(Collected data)
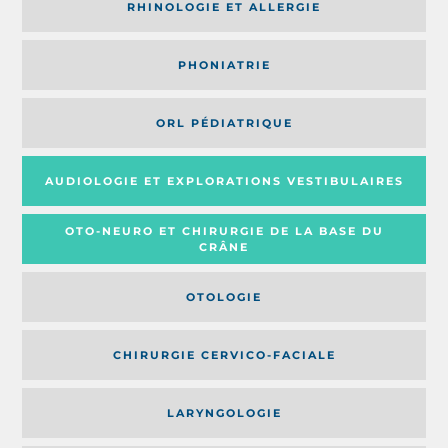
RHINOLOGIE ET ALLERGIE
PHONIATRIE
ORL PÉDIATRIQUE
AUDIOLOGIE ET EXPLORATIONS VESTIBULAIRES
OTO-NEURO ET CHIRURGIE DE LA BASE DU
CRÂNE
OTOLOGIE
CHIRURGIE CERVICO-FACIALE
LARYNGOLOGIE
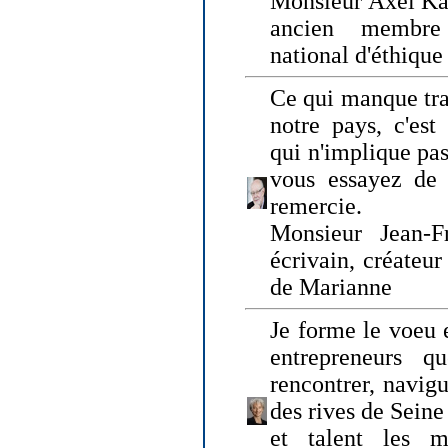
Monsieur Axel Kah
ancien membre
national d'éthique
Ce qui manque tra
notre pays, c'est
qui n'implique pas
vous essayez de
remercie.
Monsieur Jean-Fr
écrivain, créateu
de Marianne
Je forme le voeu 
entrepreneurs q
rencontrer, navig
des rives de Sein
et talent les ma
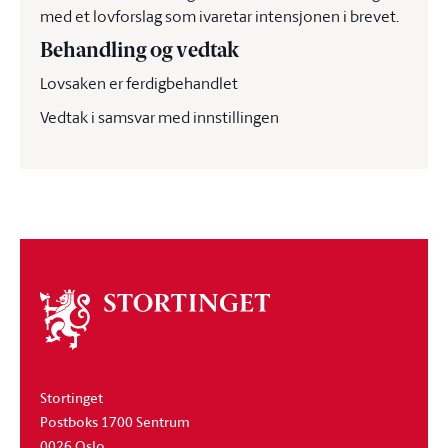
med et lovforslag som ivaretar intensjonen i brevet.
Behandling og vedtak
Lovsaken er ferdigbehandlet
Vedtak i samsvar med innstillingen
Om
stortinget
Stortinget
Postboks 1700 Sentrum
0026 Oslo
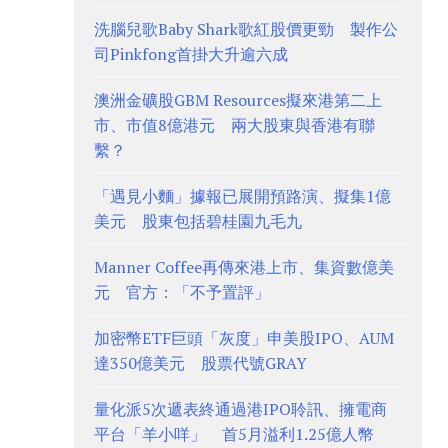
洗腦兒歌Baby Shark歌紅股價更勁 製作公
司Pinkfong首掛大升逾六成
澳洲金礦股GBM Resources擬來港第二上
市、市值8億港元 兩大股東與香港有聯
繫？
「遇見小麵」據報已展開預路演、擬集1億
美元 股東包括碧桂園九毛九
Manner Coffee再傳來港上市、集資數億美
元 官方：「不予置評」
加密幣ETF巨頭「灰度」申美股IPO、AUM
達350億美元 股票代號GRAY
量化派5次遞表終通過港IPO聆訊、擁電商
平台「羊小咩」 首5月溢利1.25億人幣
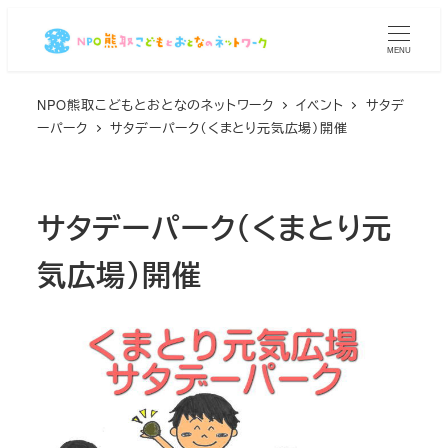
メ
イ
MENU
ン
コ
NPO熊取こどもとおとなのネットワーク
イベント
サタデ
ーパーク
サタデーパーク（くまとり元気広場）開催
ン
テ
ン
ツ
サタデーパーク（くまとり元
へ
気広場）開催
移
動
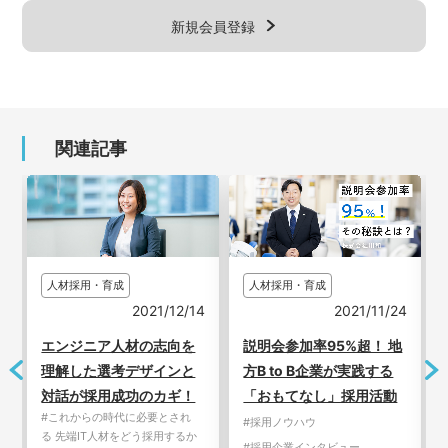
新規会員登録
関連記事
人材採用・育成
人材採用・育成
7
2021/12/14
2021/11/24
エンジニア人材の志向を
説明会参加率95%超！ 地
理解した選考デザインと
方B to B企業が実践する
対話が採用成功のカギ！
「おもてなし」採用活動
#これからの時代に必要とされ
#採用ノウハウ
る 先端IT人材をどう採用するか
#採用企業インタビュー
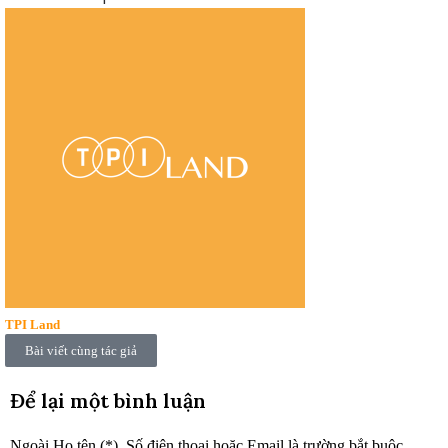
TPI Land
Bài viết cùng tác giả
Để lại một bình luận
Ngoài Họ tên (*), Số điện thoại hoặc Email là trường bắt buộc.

Assignment — Only the lines above that include the word "CHIRURGIE" belong in the answer; copy each one.

Result of this exercise —
OTO-NEURO ET CHIRURGIE DE LA BASE DU
CHIRURGIE CERVICO-FACIALE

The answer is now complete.